The problem
In your copy, leave out the pictures and reproduce the listing below exactly.

Data block
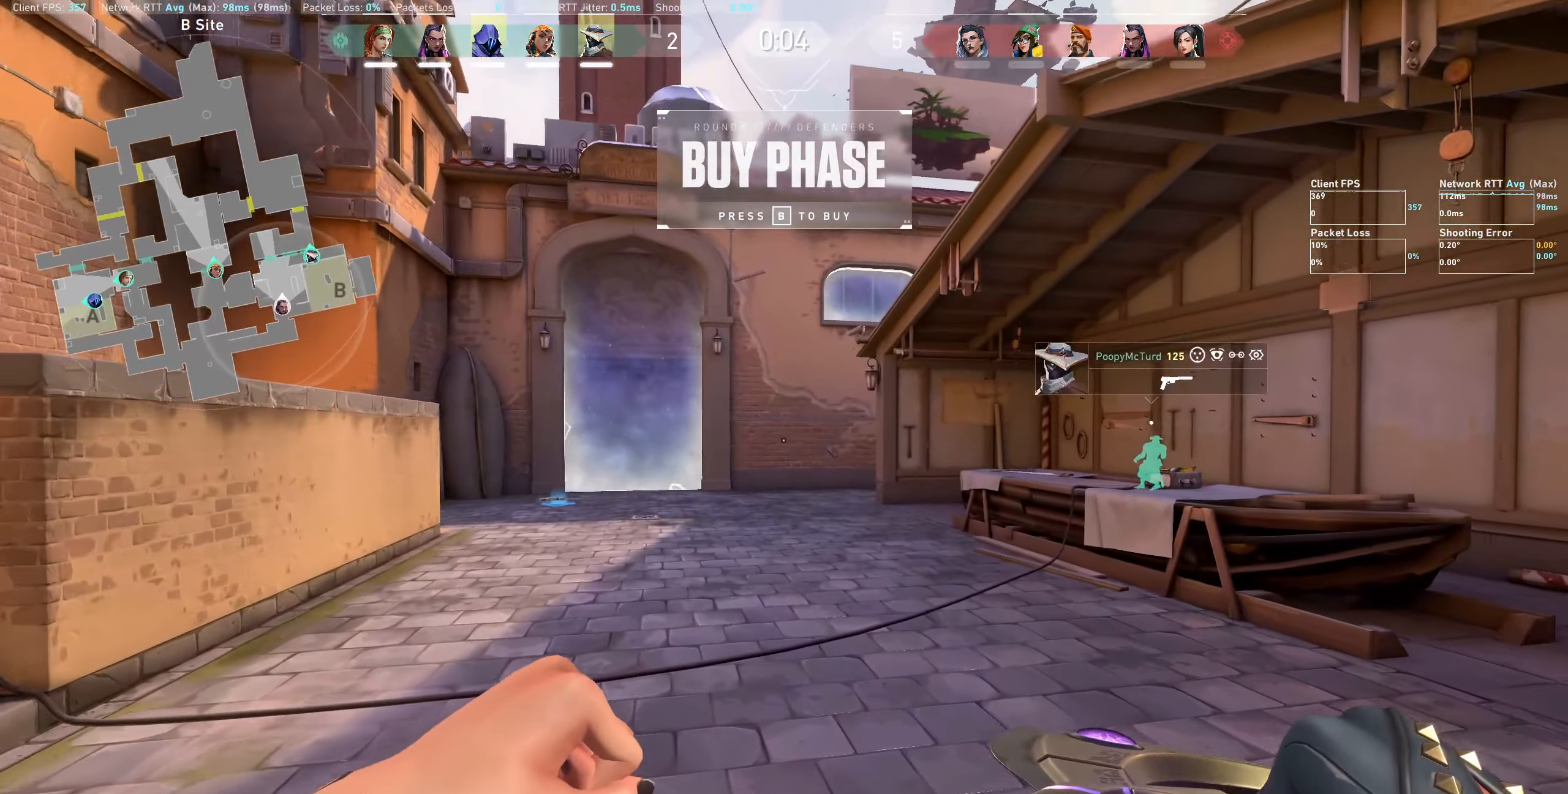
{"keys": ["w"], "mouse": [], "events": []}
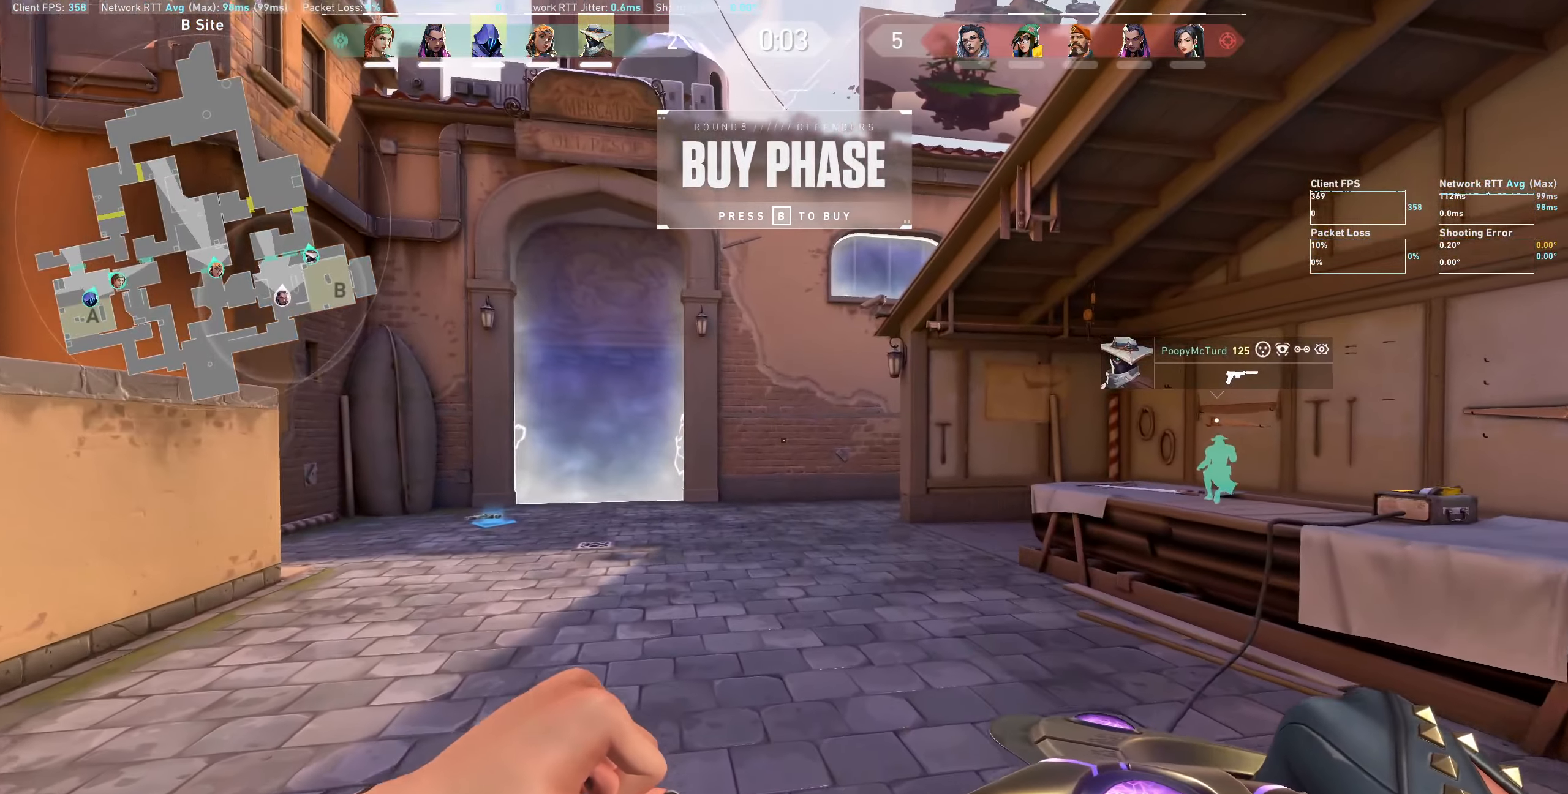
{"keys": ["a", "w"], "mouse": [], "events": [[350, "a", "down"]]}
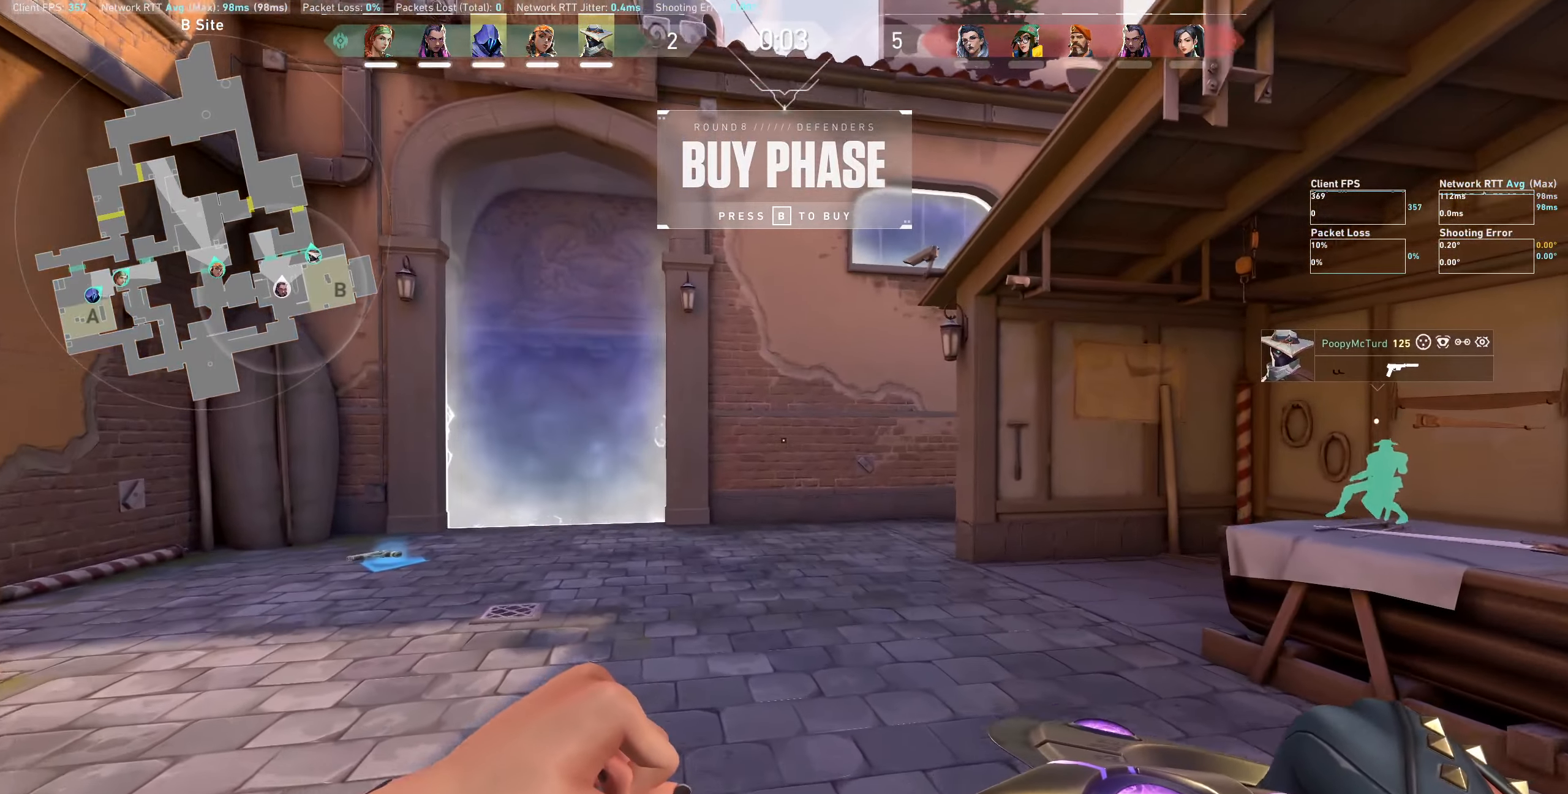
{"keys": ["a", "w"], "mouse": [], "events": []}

Response to this task
{"keys": ["w"], "mouse": [], "events": []}
{"keys": ["a", "w"], "mouse": [], "events": [[350, "a", "down"]]}
{"keys": ["a", "w"], "mouse": [], "events": []}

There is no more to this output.